**Exercise requirements**
Leave out the pictures and copy every record exactly.
------ Data shown
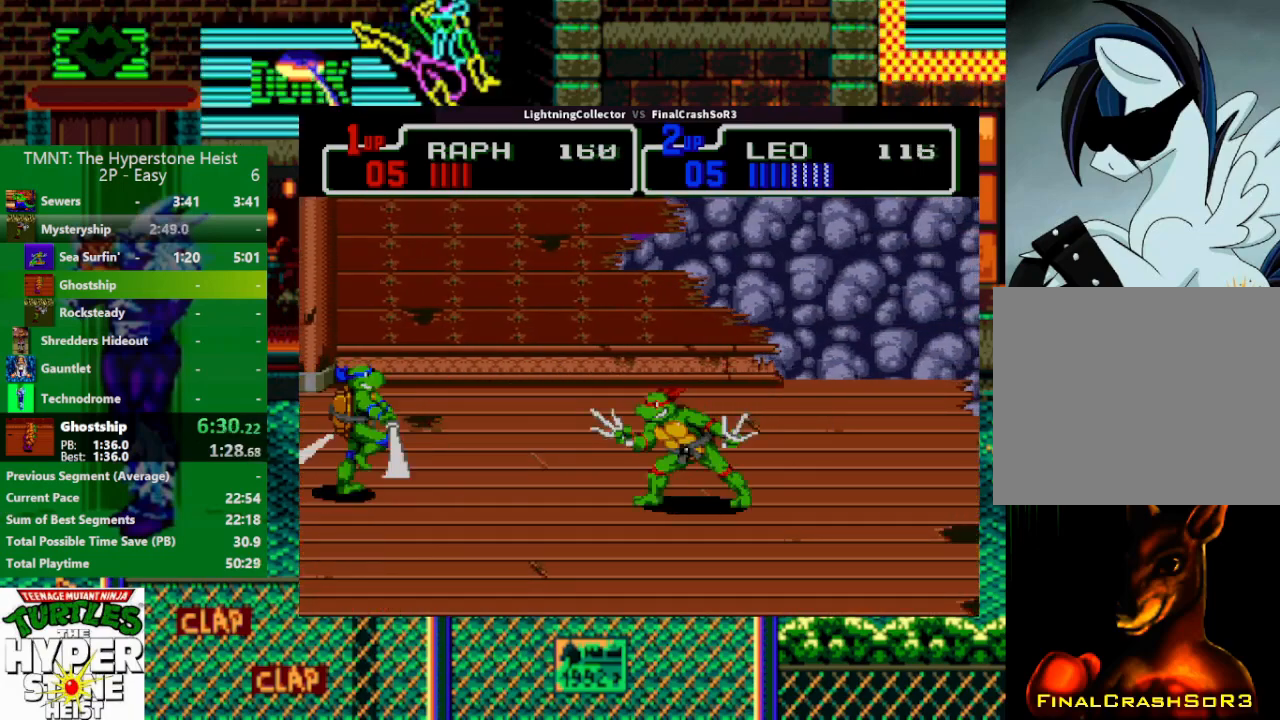
{"buttons": [], "events": [[433, "DPAD_LEFT", "down"], [500, "DPAD_LEFT", "up"]]}
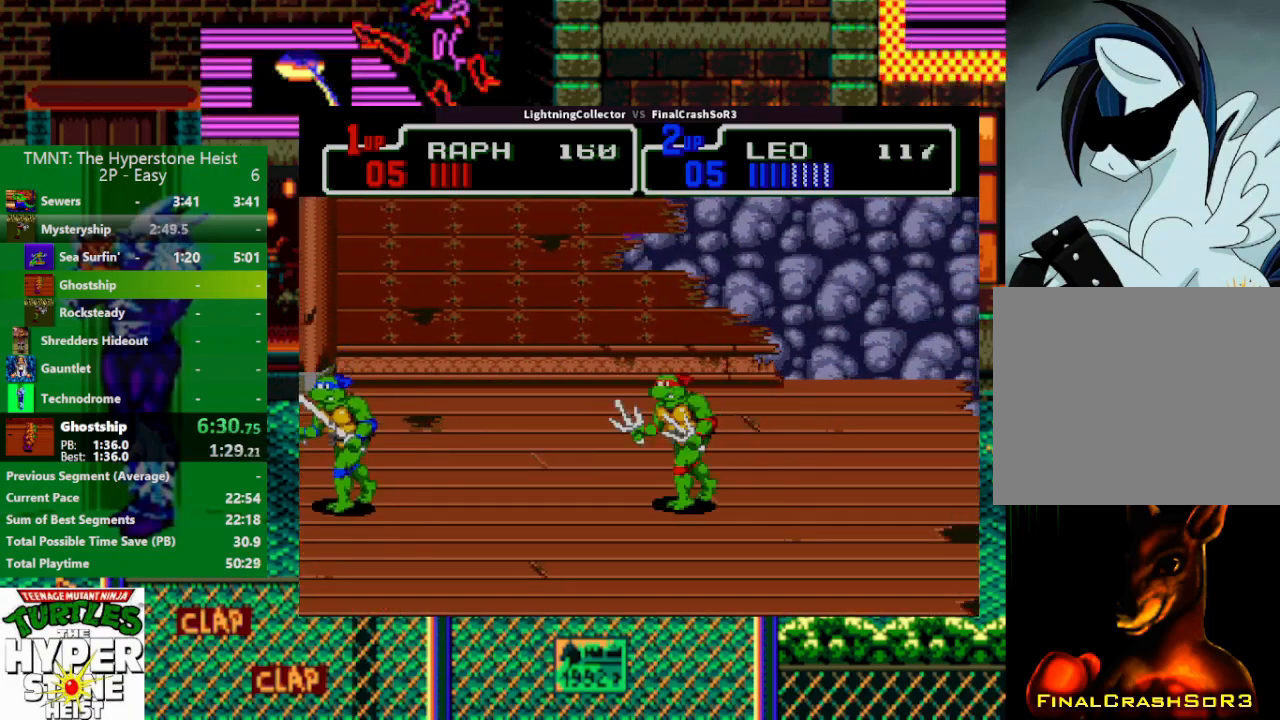
{"buttons": ["TRIANGLE", "R1", "DPAD_LEFT"], "events": [[333, "DPAD_LEFT", "down"], [400, "SQUARE", "down"], [433, "R1", "down"], [433, "SQUARE", "up"], [433, "TRIANGLE", "down"]]}
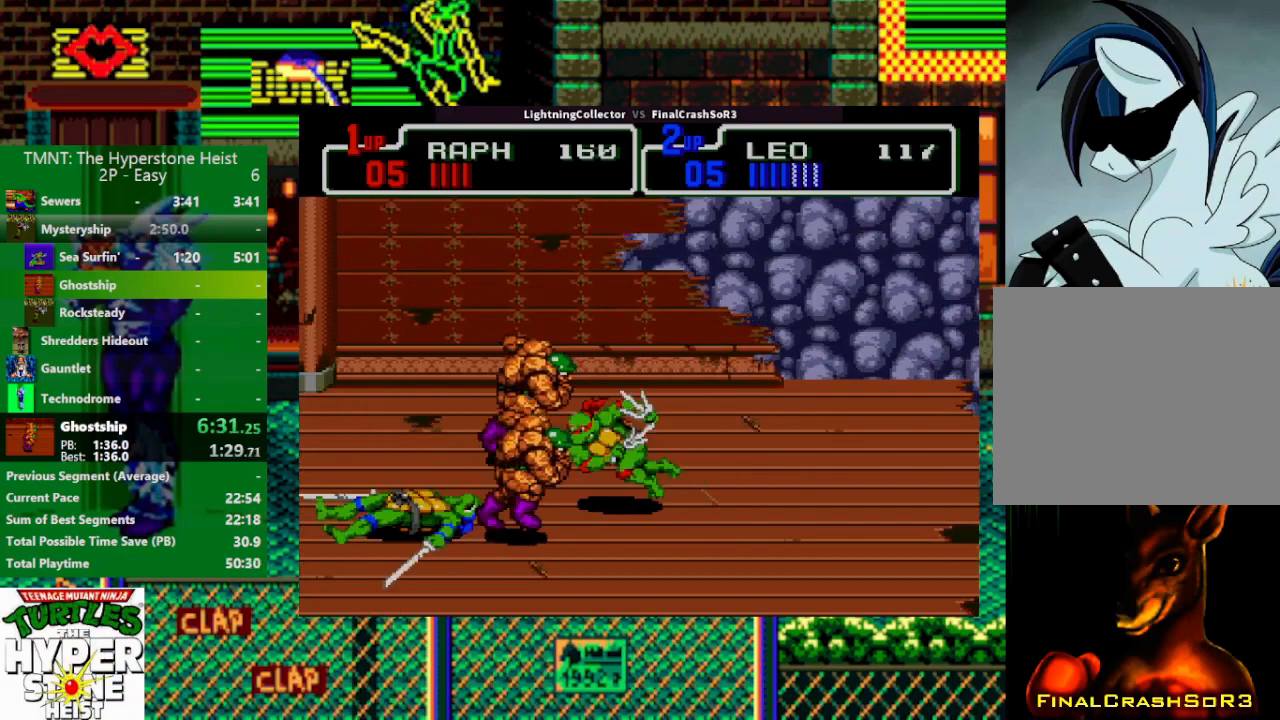
{"buttons": ["TRIANGLE"], "events": [[100, "R1", "up"], [100, "TRIANGLE", "up"], [167, "DPAD_LEFT", "up"], [267, "DPAD_LEFT", "down"], [333, "SQUARE", "down"], [367, "R1", "down"], [367, "SQUARE", "up"], [367, "TRIANGLE", "down"], [500, "DPAD_LEFT", "up"], [500, "R1", "up"]]}
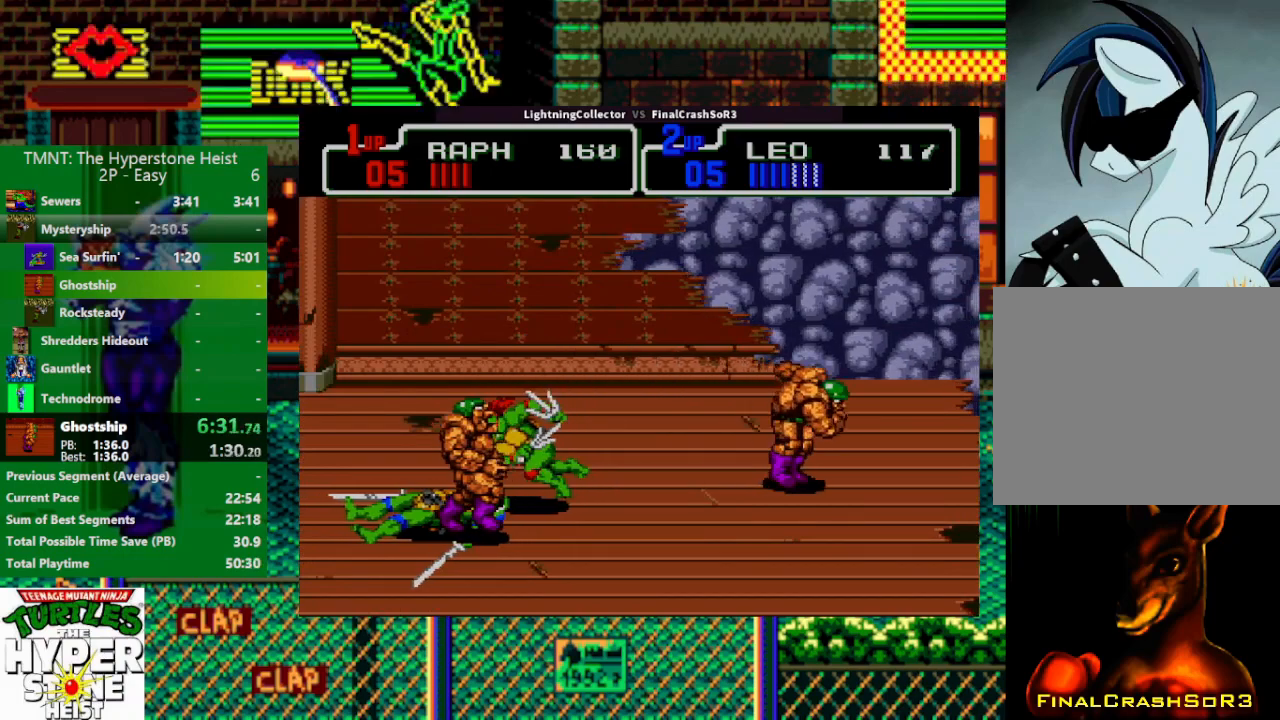
{"buttons": [], "events": [[67, "TRIANGLE", "up"], [233, "DPAD_LEFT", "down"], [267, "SQUARE", "down"], [333, "R1", "down"], [333, "SQUARE", "up"], [333, "TRIANGLE", "down"], [467, "DPAD_LEFT", "up"], [467, "R1", "up"], [500, "TRIANGLE", "up"]]}
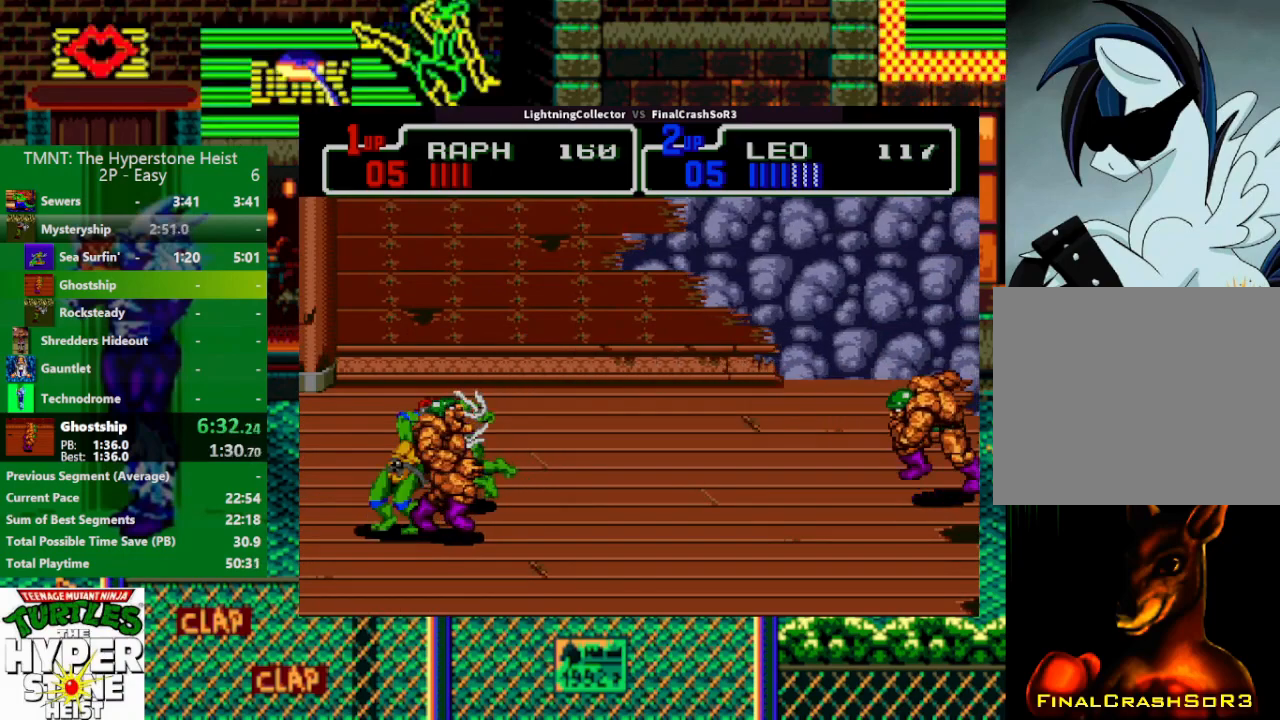
{"buttons": ["CIRCLE", "R1", "DPAD_RIGHT"], "events": [[233, "DPAD_RIGHT", "down"], [267, "SQUARE", "down"], [400, "SQUARE", "up"], [500, "CIRCLE", "down"], [500, "R1", "down"]]}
------------
**Worked solution**
{"buttons": [], "events": [[433, "DPAD_LEFT", "down"], [500, "DPAD_LEFT", "up"]]}
{"buttons": ["TRIANGLE", "R1", "DPAD_LEFT"], "events": [[333, "DPAD_LEFT", "down"], [400, "SQUARE", "down"], [433, "R1", "down"], [433, "SQUARE", "up"], [433, "TRIANGLE", "down"]]}
{"buttons": ["TRIANGLE"], "events": [[100, "R1", "up"], [100, "TRIANGLE", "up"], [167, "DPAD_LEFT", "up"], [267, "DPAD_LEFT", "down"], [333, "SQUARE", "down"], [367, "R1", "down"], [367, "SQUARE", "up"], [367, "TRIANGLE", "down"], [500, "DPAD_LEFT", "up"], [500, "R1", "up"]]}
{"buttons": [], "events": [[67, "TRIANGLE", "up"], [233, "DPAD_LEFT", "down"], [267, "SQUARE", "down"], [333, "R1", "down"], [333, "SQUARE", "up"], [333, "TRIANGLE", "down"], [467, "DPAD_LEFT", "up"], [467, "R1", "up"], [500, "TRIANGLE", "up"]]}
{"buttons": ["CIRCLE", "R1", "DPAD_RIGHT"], "events": [[233, "DPAD_RIGHT", "down"], [267, "SQUARE", "down"], [400, "SQUARE", "up"], [500, "CIRCLE", "down"], [500, "R1", "down"]]}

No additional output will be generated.